# Short exercise A
List every distinct username that posts in the plowing subcontractor thread.
# Short exercise B
Copy from the plowing subcontractor thread the part that opens with the words containing "Might want to" and closes with "Jersey City/Bayonne area.".
# Short exercise C
Proceed with the plowing subcontractor thread, picking up right after its last line.

# Northern and Central Jersey subcontractors needed



## O.G. (Nov 2, 2013)

I'm looking to hire subcontractors for plowing in Northern and Central Jersey. 

Would like to hire skid steers, backhoes and pick-ups to service large commercial and industrial accounts.

If you're interested shoot me a pm for more details.


----------



## Ramairfreak98ss (Aug 17, 2005)

O.G.;1659342 said:


> I'm looking to hire subcontractors for plowing in Northern and Central Jersey.
> 
> Would like to hire skid steers, backhoes and pick-ups to service large commercial and industrial accounts.
> 
> If you're interested shoot me a pm for more details.


Where is your most southern town in central NJ?


----------



## O.G. (Nov 2, 2013)

195 is pretty much the southern border of our current service area


----------



## Dogplow Dodge (Jan 23, 2012)

I don't think you're allowed to get PM's, as you're not on the site long enough.


Might want to just post where you're looking to get subs to cover, say, counties / towns, etc. No need to be street / building specific.


----------



## O.G. (Nov 2, 2013)

Do you need to be a member for a set amount of time or have a certain post count to PM?

I'm looking to sub a few sites in the Edison area, in Newark and in the Jersey City/Bayonne area.


----------



## O.G. (Nov 2, 2013)

Nvm, I just found my answer through the search.

10 posts and 10 days


----------



## Shade Tree NJ (Dec 26, 2010)

Towns in central nj?
Pay rate?
Guaranteed time per storm?


----------



## O.G. (Nov 2, 2013)

Edison area Princeton area Newark area
Yes guaranteed minimums

$90 pick up
$90 skid steer
$110 back hoe
Somewhat negotiable


----------



## Shade Tree NJ (Dec 26, 2010)

Just keep replying, takes 10posts to PM

Insurance requirements?
Type of work( parking lots, condos, city streets)?

# Rows

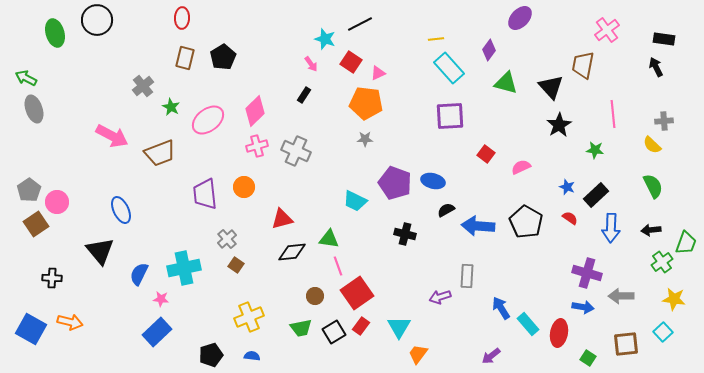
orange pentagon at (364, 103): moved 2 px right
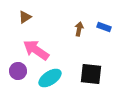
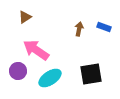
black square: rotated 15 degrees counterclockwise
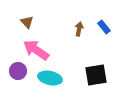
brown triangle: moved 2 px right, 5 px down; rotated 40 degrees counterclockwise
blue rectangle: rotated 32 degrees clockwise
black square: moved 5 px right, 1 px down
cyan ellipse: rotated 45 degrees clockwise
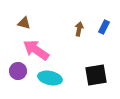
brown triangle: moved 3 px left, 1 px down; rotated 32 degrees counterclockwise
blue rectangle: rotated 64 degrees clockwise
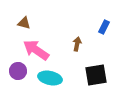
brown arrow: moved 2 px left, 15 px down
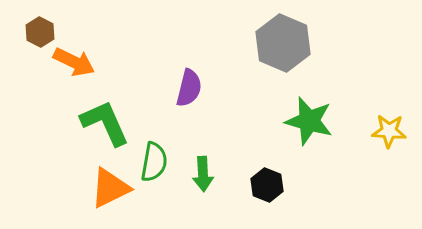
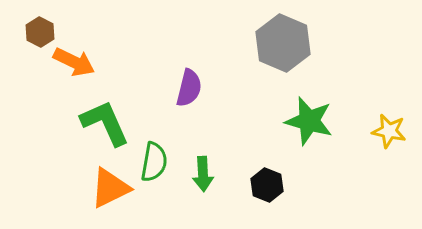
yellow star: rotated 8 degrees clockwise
--
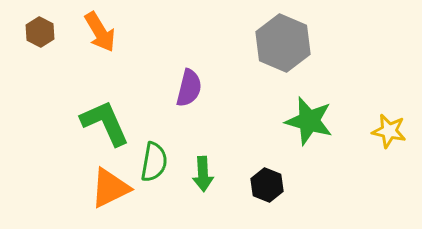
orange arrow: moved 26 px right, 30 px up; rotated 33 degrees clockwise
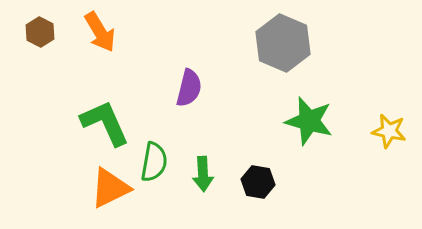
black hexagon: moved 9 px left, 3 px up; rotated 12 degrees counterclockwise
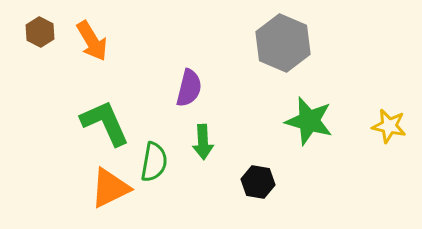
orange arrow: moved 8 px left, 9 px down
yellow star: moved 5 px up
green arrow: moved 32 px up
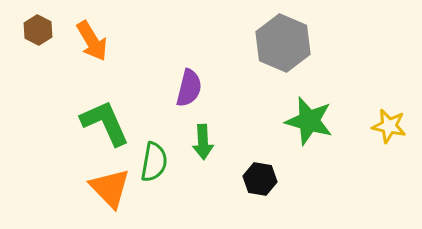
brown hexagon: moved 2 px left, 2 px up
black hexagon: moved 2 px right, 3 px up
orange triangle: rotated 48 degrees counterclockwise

# Expected answer A
O.G., Ramairfreak98ss, Dogplow Dodge, Shade Tree NJ

# Expected answer B
Might want to just post where you're looking to get subs to cover, say, counties / towns, etc. No need to be street / building specific.


----------



## O.G. (Nov 2, 2013)

Do you need to be a member for a set amount of time or have a certain post count to PM?

I'm looking to sub a few sites in the Edison area, in Newark and in the Jersey City/Bayonne area.

# Expected answer C
----------



## O.G. (Nov 2, 2013)

Commercial and industrial.
Must have snow insurance.

I can get references from other subs I hire. I always pay on time even if I'm still not paid.


----------



## JoeNJoe (Nov 11, 2013)

Do you have work around Teaneck area?


----------



## O.G. (Nov 2, 2013)

JoeNJoe;1663413 said:


> Do you have work around Teaneck area?


Not Teaneck but near there. What's your email? I'll send you info.


----------



## JoeNJoe (Nov 11, 2013)

[email protected]


----------



## GreenLeafPA (Jan 19, 2012)

What's in priceton area? [email protected]


----------



## dm5.9 (Dec 23, 2009)

Anything around the paterson Area? [email protected]


----------



## sharkfin1us (Dec 17, 2008)

O.G.;1659342 said:


> I'm looking to hire subcontractors for plowing in Northern and Central Jersey.
> 
> Would like to hire skid steers, backhoes and pick-ups to service large commercial and industrial accounts.
> 
> If you're interested shoot me a pm for more details.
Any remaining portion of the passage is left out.